Flight interruptions are expected
Twenty years ago, approximately half of the flight delays were caused by uncertainty about the weather, a number that has fallen to 33% in recent years thanks to a better prognosis quality. That progress is beginning to be reversed due to the widespread cuts in talent, and travelers will be feeling sooner rather than later, said Rick Spinrad, who served as administrator of the Oceanic and Atmospheric National Administration under President Biden.
The Trump government efficiency program, known as Dege, has eliminated hundreds of positions in NOAA, even in the National Meteorological Service, and is proposing a 25% cut in the agency's budget.
“In the short term, this summer, when people travel for longer, we can see a degradation of services. You may see more delayed flights, flights more impacted by the weather,” said Spinrad.
But Spinrad's concern is that the cuts to NOAA will soon feel much more deeply, at the local level, among emergency administrators, local transport departments and public health centers that have reliable forecasts to draw their work.
“What we are going to begin to see, I think, is the erosion of NOAA's ability to provide services in the degree to which people had become accustomed,” he said.
Spinrad visited southern California at the end of May and was surprised by the number of people who raise concern for the agency's ability to continue predicting events of the Atmospheric River, with all its implications in public safety, the operations of the reservoirs and the hydroelectric energy. These forecasts depend largely on the work of a satellite operations installation that was destroyed by the Trump administration.
And the capacities of the National Meteorological Service to predict phenomena such as the winds of Santa Ana, which fed devastating fires in Los Angeles in January, are at risk, with 30 of the 122 Meteorological Forecasting offices of the agency that operate without meteorologists and with cut technicians, he said.
“I know it will degrade, just by definition. Everything will degrade,” Spinrad added. “All NOAA predictive capabilities will degrade as a result of these cuts.”
Mark Spalding, president of the Ocean Foundation, warned that the aviation industry would soon face interruptions as NOAA's abilities continue to decrease.
“We will see effects this summer, because they have shot many people and closed so much activity,” said Spalding.

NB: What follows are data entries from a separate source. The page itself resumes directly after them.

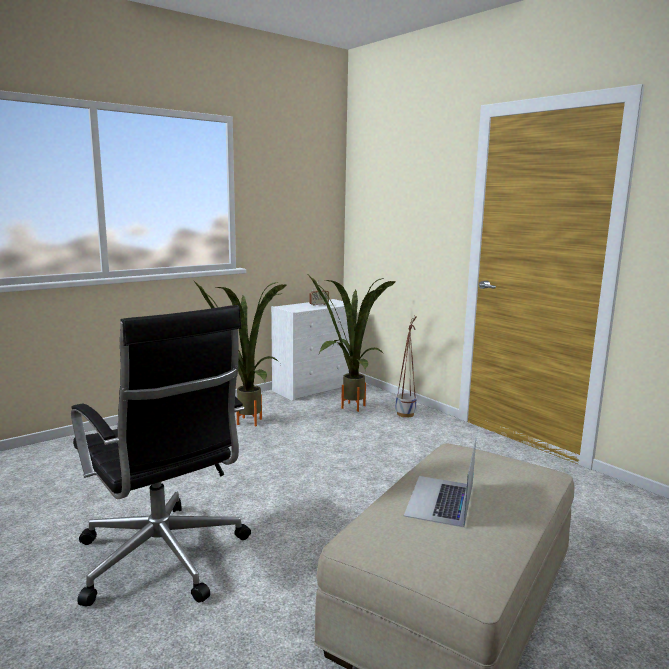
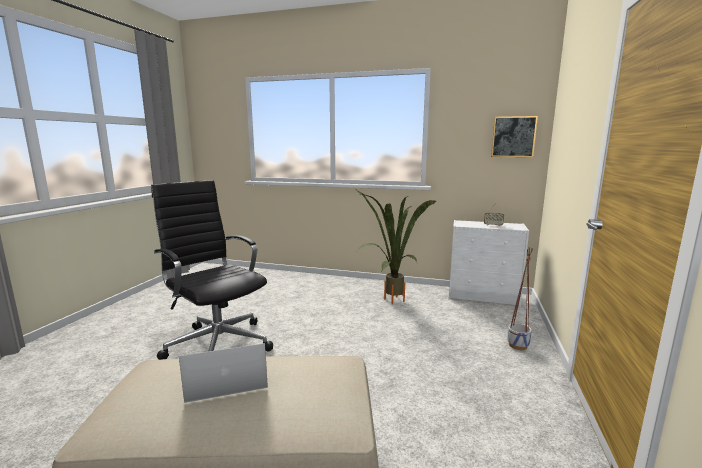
camera: 55 degrees right, 0 degrees up
(163, 559) = (218, 344): black office chair -> black office chair turned 120 degrees clockwise
(316, 205) = (513, 136): none -> picture
(348, 409) = (476, 320): potted plant -> none

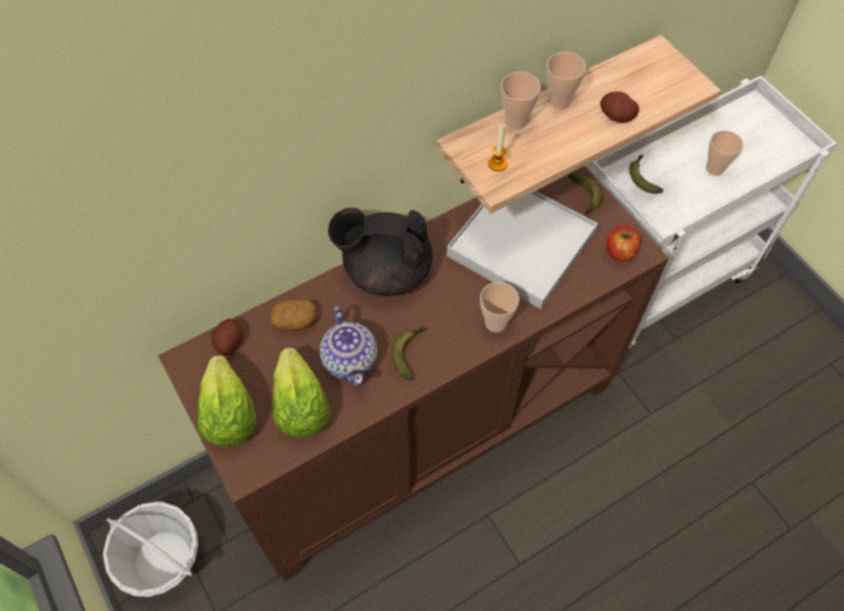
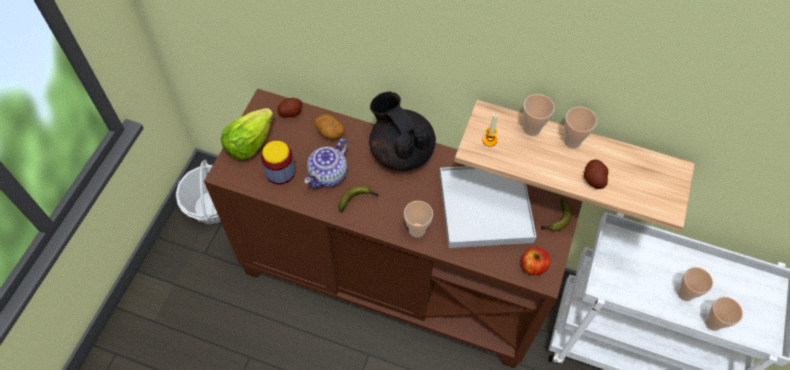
camera: 50 degrees right, 0 degrees up
(300, 407) = (280, 172): lettuce -> jar
(642, 177) = (629, 253): banana -> none
(757, 171) = (712, 323): none -> cup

“There are many services in which many people trust what NOAA provides: climate prediction, ocean observation, early warning of the Tsunami, monitoring of the Hurricane Center,” he added. “There are many things this summer that could be affected in a similar way to what we are seeing in the control of air traffic due to the sudden loss of personnel there.”
Even so, Freeman, of the US Travel Association, expressed optimism for the US tourism sector. In the future, pointing out that he and his counterparts are in “regular communication” with the Trump administration on the winds against which the multimillion dollar industry face.
“We have no shortage of challenges in the travel industry,” he said. “I think the image at this time to travel is uncertain, in the worst case.”
“For every challenge you see, there is an opportunity on the other side,” he added.